In her conclusion Verhoeven argues for mitigation of the Costanzo obligation. It appears that Costanzo is rarely applied in practice and compliance with the obligation is very difficult for administrative authorities. Therefore, Verhoeven argues for an adaptation of this obligation to suit reality. She advocates a system in which the Cilfit-criteria apply in an analogous manner to the Costanzo obligation. In this system there is only an obligation to set aside national law for administrative authorities in cases in where an acte clair or acte éclairé exists. Thus, only when a conflict of norms is obvious or this conflict is clear from a previously decided case do national administrative authorities have to set aside national law.
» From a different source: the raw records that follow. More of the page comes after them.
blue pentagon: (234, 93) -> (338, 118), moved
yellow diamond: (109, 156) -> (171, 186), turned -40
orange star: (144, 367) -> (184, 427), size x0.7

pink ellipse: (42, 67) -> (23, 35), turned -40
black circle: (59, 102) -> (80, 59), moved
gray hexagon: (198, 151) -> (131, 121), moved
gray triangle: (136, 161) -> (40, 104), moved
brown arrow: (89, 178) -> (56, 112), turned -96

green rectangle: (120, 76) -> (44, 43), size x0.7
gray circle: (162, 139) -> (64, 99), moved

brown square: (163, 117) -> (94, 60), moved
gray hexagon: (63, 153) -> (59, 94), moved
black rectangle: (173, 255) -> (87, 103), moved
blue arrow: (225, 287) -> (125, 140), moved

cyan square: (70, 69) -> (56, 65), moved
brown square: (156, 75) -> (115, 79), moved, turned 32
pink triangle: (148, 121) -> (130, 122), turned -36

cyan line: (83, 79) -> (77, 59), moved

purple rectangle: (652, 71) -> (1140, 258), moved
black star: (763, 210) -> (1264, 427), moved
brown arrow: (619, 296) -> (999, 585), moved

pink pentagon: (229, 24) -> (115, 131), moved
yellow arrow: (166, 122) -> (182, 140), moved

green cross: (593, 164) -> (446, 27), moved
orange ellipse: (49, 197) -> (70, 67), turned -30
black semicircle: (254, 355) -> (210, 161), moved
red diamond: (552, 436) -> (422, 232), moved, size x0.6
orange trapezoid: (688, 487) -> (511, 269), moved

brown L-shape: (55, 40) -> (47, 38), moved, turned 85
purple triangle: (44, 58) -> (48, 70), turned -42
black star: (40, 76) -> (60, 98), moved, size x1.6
According to Verhoeven, this system would soften the tensions between the Costanzo obligation and the trias politica.
This book provides a clear insight into the Costanzo obligation, something that has not been explored very often and certainly not to the level of detail that this book does. The focus on administrative bodies is very refreshing as normally the focus in this kind of research is on the courts. Also, it is certainly valuable that the book not only discusses the European perspective, but also compares the perspectives of three different Member States. Using this combined approach, the author succeeds in creating a complete picture of what the Costanzo obligation is and what the difficulties with this obligation are. It appears that in the shared legal order of the European Union the European obligation is accepted, but due to national objections, cannot always be guaranteed. This signifies that a European obligation to ensure the effect of European law in national legal orders is simply not enough. In this shared legal order it is of paramount importance that both European and national interests and circumstances are taken into account.